What about protein? What about meat? What about fat? Not pictured is my wall of butter of cheese on the door. Lol. I have a nice bloomy rind cheese, some parmesan, and that’s it right now. And we always keep a healthy supply of organic butter. I buy meat at the Warehouse Market as well and it lives in the freezer until a day or two before I want to cook it. As I have written in the last food post, I don’t think farmers are going to stop raising animals for slaughter in sustainable ways. And so I want to support their tradition, which is why I buy my meat from them. Because it is expensive I don’t eat it every day. But even in this I am no purist. Rather I abide by fridge tetris norms. For example, people brought a lot of hot dogs and sausages for the BBQ, which we didn’t even open. I froze most of them for the next Q, but kept a pack of pre-cooked chicken sausages (maybe also from Roger? or was it John and Ginny?) for this week’s consumption. We ate those two nights ago with some pretzel buns Jhoan and Norva left here, sauerkraut (something in the tupperwares in the fridge shot — also doesn’t go bad), and roasted rosemary potatoes. Two sausages and a few potato bits were leftover from that meal, so I ate those scrambled with eggs and cheese for brunch yesterday. That kept me fueled until dinner time. This is fridge tetris in action!
The main goal of the fridge tetris diet and lifestyle is to not waste, not over consume, and have awesome, tasty, health-ful meals every time you eat. You shop with the whole week or even the whole month in mind. You may have a particular recipe you do want to try out. You may know that you’re going to be eating out a lot for work so then you don’t buy too much stuff. You may know that you want to grill so buy more grill appropriate vegetables like eggplants and zucchinis. And you also know your own cravings. We keep a few chocolate bars in the pantry.

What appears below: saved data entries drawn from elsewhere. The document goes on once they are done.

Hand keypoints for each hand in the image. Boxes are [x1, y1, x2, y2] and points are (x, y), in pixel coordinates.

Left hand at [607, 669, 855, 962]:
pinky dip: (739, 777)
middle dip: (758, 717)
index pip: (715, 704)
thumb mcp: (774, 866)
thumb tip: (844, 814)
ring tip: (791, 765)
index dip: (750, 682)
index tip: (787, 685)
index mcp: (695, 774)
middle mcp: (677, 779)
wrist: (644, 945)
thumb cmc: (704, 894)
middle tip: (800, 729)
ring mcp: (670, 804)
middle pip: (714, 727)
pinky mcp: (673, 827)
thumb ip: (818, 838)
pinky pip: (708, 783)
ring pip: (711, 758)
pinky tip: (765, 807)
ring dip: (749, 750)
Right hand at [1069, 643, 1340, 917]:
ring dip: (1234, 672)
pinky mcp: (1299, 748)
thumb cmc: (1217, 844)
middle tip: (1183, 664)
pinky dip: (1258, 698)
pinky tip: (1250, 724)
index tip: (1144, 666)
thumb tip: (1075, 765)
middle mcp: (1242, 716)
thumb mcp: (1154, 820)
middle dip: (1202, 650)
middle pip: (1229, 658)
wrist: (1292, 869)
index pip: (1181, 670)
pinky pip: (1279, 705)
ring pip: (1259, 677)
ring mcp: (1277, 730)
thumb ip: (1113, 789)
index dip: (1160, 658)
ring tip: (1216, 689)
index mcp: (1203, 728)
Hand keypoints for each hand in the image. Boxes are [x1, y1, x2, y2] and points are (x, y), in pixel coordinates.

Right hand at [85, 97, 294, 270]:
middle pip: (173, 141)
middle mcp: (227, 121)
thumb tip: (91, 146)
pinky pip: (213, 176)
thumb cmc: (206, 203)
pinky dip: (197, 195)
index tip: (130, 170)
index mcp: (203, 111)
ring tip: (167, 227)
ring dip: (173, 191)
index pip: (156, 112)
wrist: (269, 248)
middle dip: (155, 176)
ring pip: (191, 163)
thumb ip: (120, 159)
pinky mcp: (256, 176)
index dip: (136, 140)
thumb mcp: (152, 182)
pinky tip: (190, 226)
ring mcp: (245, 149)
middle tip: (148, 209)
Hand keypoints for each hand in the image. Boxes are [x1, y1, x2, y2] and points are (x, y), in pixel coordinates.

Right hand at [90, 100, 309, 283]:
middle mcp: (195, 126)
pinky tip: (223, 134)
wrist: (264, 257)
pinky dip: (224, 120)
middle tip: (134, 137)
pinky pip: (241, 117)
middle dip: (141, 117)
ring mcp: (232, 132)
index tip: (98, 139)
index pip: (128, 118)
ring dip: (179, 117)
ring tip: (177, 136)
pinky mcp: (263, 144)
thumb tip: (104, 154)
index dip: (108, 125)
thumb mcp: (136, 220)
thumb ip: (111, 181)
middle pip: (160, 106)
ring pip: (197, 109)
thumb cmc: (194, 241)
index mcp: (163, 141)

I also keep two boxes of Cliff Bars so that if I’m brain dead before going surfing/coaching and can’t find anything to bring to the beach there is at least something in my backpack to fuel me through sessions. With my active lifestyle — I am basically a professional athlete — I need to eat a lot more calories that someone who is trying to lose weight — not quite Micheal Phelps — but in the 3000-4000 calories a day range, which is surprisingly easy to hit if you add in higher fat foods like nuts and oils. But also for me, carbs work in this regard too. I’m really into making my own pasta now because it tastes sooo much better. But as it happens homemade pasta is more high protein than carbs: there are more egg yolks than actual flour in it. The other thing about fridge tetris is that I like to think it cuts down a little bit on packaging and packaged food waste. Sure I have a lot of food in my pantry in boxes and tins — tomato sauce, rice, tuna, clams, sardines, dry pasta, nuts, crackers — so I do my part to contribute to the recycling and trash piles — but at least I try to make sure that everything that is held in those tins is put to good and tasty use!